O prefeito mencionou também a demanda de outras cidades mineiras por atendimento na capital. “Peço que ajudem o interior. Não estou aqui fazendo demagogia. Ajudando o interior, estarão protegendo BH”, afirmou.
“Deixo meu recado para o interior que a situação está ficando perigosa. BH não tem a menor condição de aguentar todo o estado numa situação de piora dessa pandemia”, completou.
Em Minas Gerais
No estado, a pandemia também é considerada controlada. Nesta sexta, a SES divulgou que Minas Gerais tem 2.943 casos confirmados de coronavírus. Destes, 111 evoluíram para óbitos.
Tecnicamente, os números são positivos, mas esbarram no mesmo problema dos da capital Belo Horizonte: a baixa testagem. Das 108.318 pessoas consideradas suspeitas, apenas 11,1% (12.106) sabem se contraíram ou não o vírus. Outras 96.212 seguem sem diagnóstico.
O ponto positivo é que o sistema de saúde parece estar longe do colapso. De acordo com o governador Romeu Zema (Novo), pacientes com COVID-19 ou suspeita da doença ocupavam 6% dos leitos de UTI e 4% dos leitos clínicos do estado até essa quinta-feira.
Mas, a exemplo de Belo Horizonte, outras cidades também devem se preocupar com a possível migração de pacientes. E esse movimento pode ocorrer tanto a partir de outros municípios de Minas Gerais, quanto de estados vizinhos.
“Como Minas Gerais está grudada em Rio e São Paulo, a gente tem visto situações peculiares. Em Juiz de Fora, que é muito perto do Rio de Janeiro, há um aumento na busca por demanda espontânea das pessoas do Rio por assistência médica em Minas Gerais”, pontuou o vice-presidente da Sociedade Mineira de Infectologia, Antônio Toledo Júnior.
“Como a pessoa sabe que as unidades do Rio estão lotadas e que teria que ficar migrando entre as unidades de saúde de lá, é mais rápido ela entrar num carro e ir para Juiz de Fora para ser atendida”, completou.
Posicionamento da Vale
Num primeiro momento, a reportagem do EM enviou os seguintes questionamentos à Vale:
1) Quantos funcionários foram transferidos para BH?

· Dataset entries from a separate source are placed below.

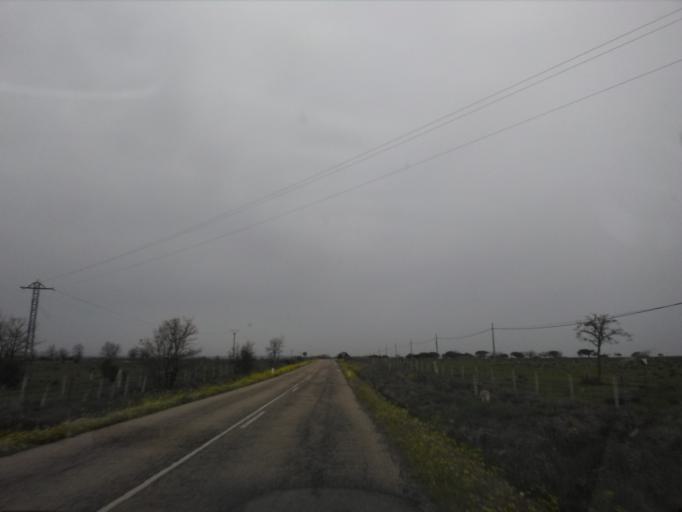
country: ES
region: Castille and Leon
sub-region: Provincia de Salamanca
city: Vitigudino
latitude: 40.9943
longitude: -6.4492
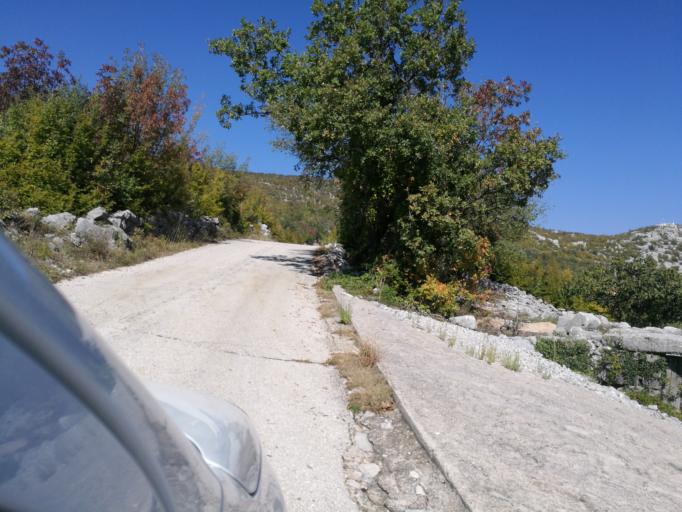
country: HR
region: Splitsko-Dalmatinska
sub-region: Grad Omis
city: Omis
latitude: 43.5152
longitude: 16.7279
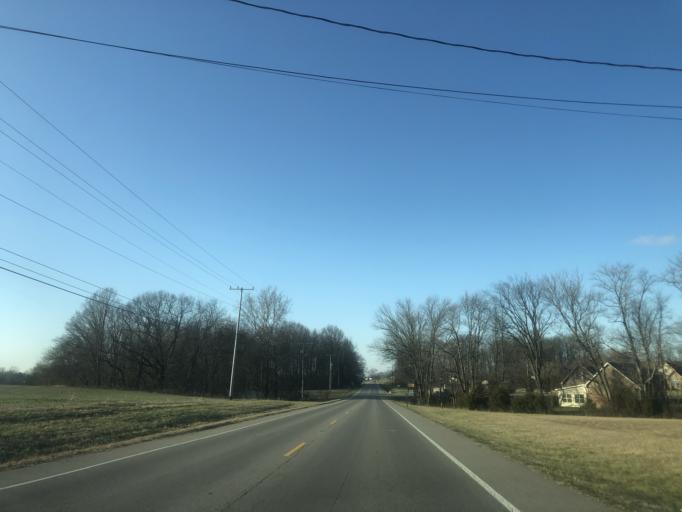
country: US
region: Tennessee
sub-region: Sumner County
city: Portland
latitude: 36.6247
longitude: -86.5565
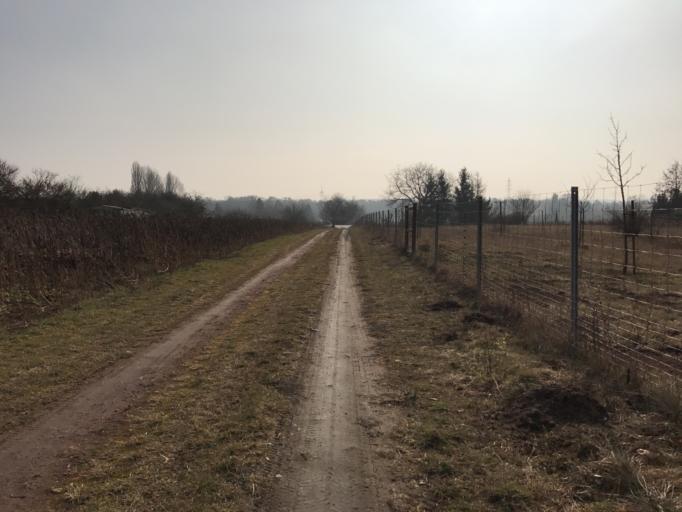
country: DE
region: Rheinland-Pfalz
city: Budenheim
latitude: 50.0216
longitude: 8.1511
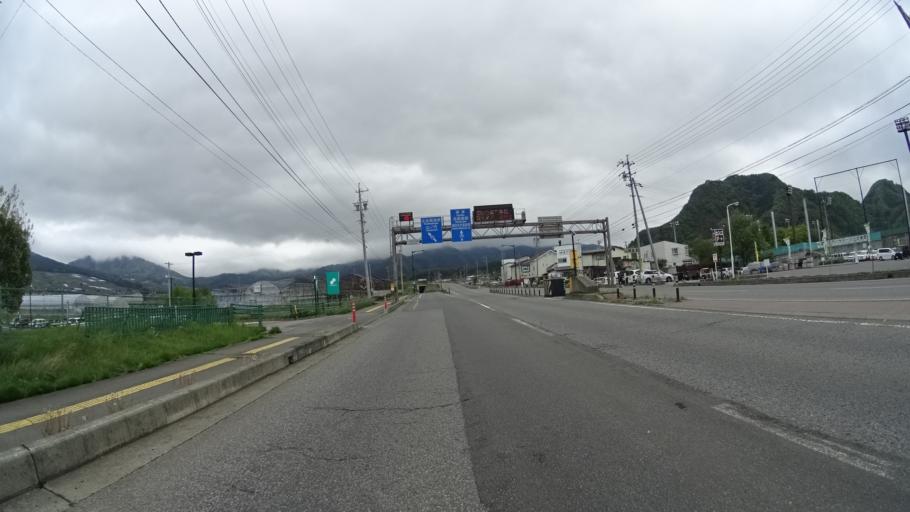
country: JP
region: Nagano
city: Nakano
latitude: 36.7587
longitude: 138.3804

2) De quais cidades eles saíram?
3) Considerando os integrantes das famílias dos funcionários, quantas pessoas, no total, foram transferidas para BH?
4) Onde elas estão ficando hospedadas em BH?

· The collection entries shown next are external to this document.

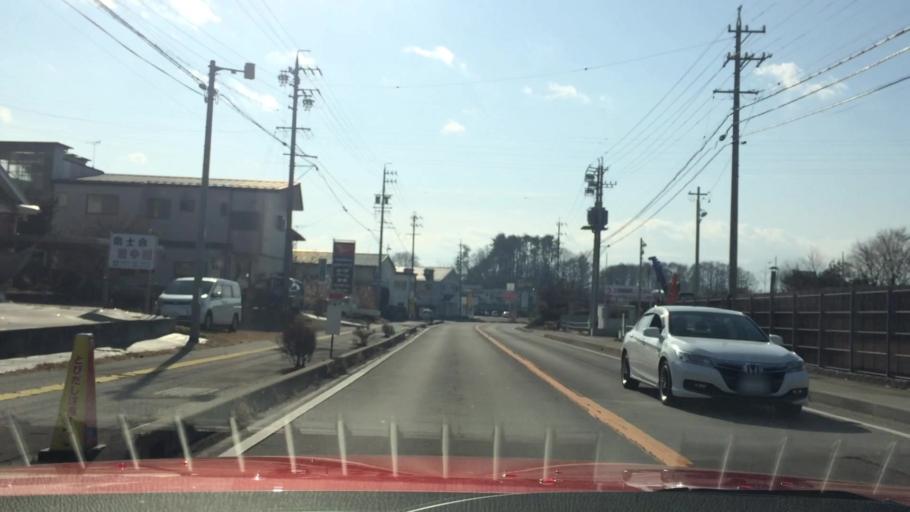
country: JP
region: Nagano
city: Komoro
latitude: 36.2926
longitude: 138.4912
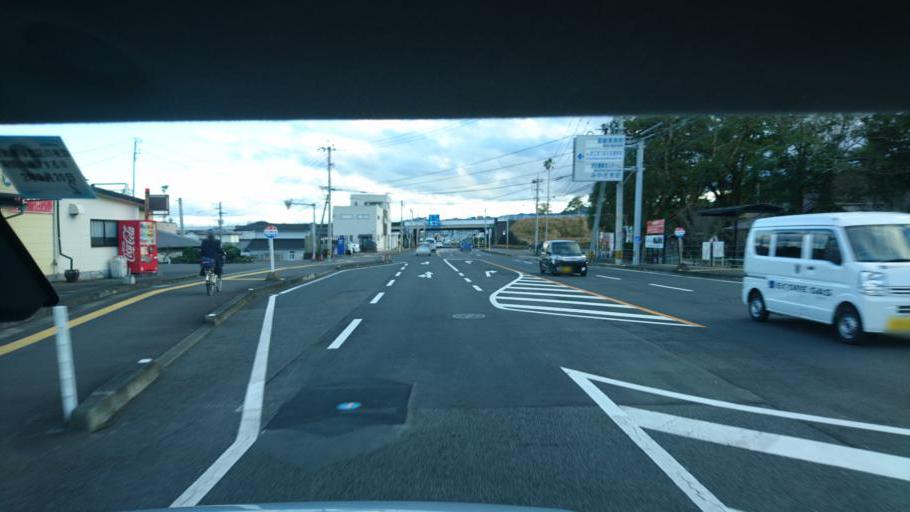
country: JP
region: Miyazaki
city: Miyazaki-shi
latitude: 31.8687
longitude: 131.4317
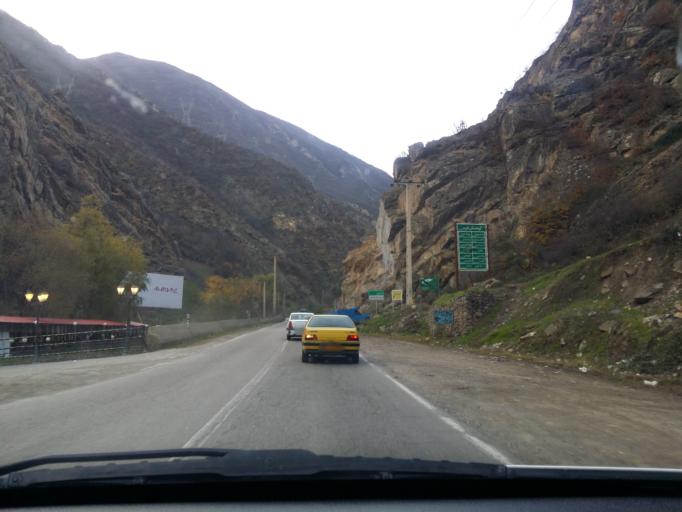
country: IR
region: Mazandaran
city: Chalus
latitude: 36.3139
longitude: 51.2478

5) Qual o critério para a escolha dos funcionários que são transferidos?
6) Outras cidades além de BH também estão recebendo funcionários? Se sim, quais?
A mineradora não respondeu objetivamente e enviou a seguinte nota:
A Vale esclarece que alguns empregados que trabalham no Pará, em cidades onde a Vale opera, aderiram ao projeto de transferência temporária para as suas bases de origem, incluindo Belo Horizonte. A medida permite aos empregados estarem mais próximos de seus familiares no período de isolamento, garantindo maior conforto e segurança, além de melhor estrutura de apoio durante a rotina em home office. Importante esclarecer que, antes de continuarem em trabalho remoto, eles passam por um período de quarentena preventivo.

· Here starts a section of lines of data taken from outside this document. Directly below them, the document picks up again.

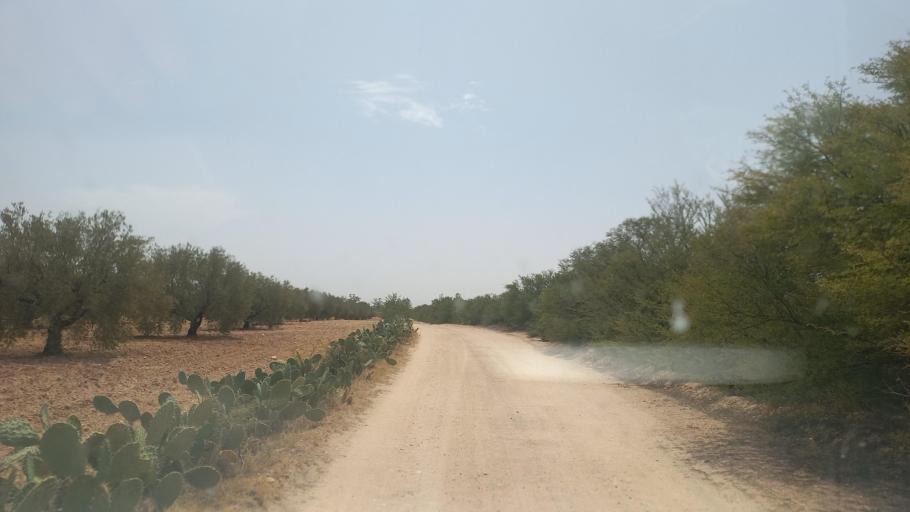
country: TN
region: Al Qasrayn
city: Kasserine
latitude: 35.2554
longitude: 9.0066
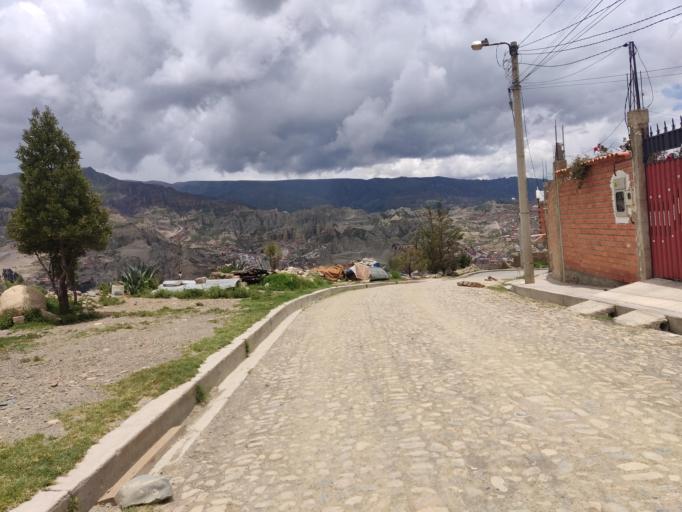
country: BO
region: La Paz
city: La Paz
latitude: -16.5051
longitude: -68.0954
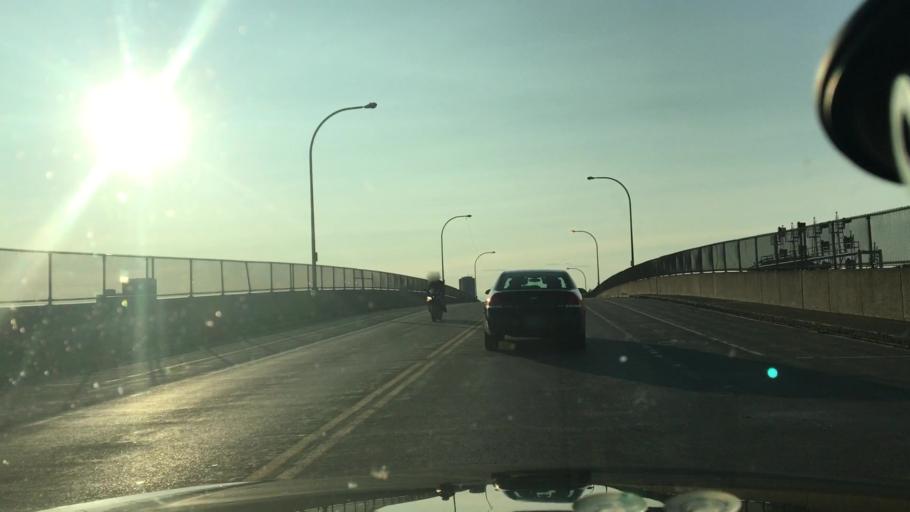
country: US
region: New York
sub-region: Erie County
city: Buffalo
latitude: 42.8643
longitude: -78.8447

A Vale reforça que tem o compromisso de cuidar da saúde e da segurança de seus empregados e que cumpre todos os protocolos exigidos pelo Ministério da Saúde.
Outro questionamento feito pela reportagem foi:
Funcionários que estão com o vírus também estão sendo transferidos para serem tratados em Belo Horizonte?
A Vale novamente não respondeu objetivamente e enviou o seguinte posicionamento:
A Vale presta toda a assistência médico-hospitalar a seus empregados, disponibilizando serviços de telemedicina e apoiando eventuais transferências para as suas cidades de origem. Desde março, a companhia adotou o home office para empregados, incluindo os dos grupos de risco. Reduziu drasticamente o efetivo nas operações, implantou triagem nas portarias com uso de câmeras termográficas e aplicação de checklist diário de saúde, instituiu a obrigatoriedade do uso de máscaras e reforçou a limpeza e desinfecção das áreas, além da adoção de regras de distanciamento social nos ambientes e transportes. A companhia cumpre todos os protocolos exigidos pelo Ministério da Saúde. A Vale reforça o seu compromisso com a segurança de seus empregados e comunidades.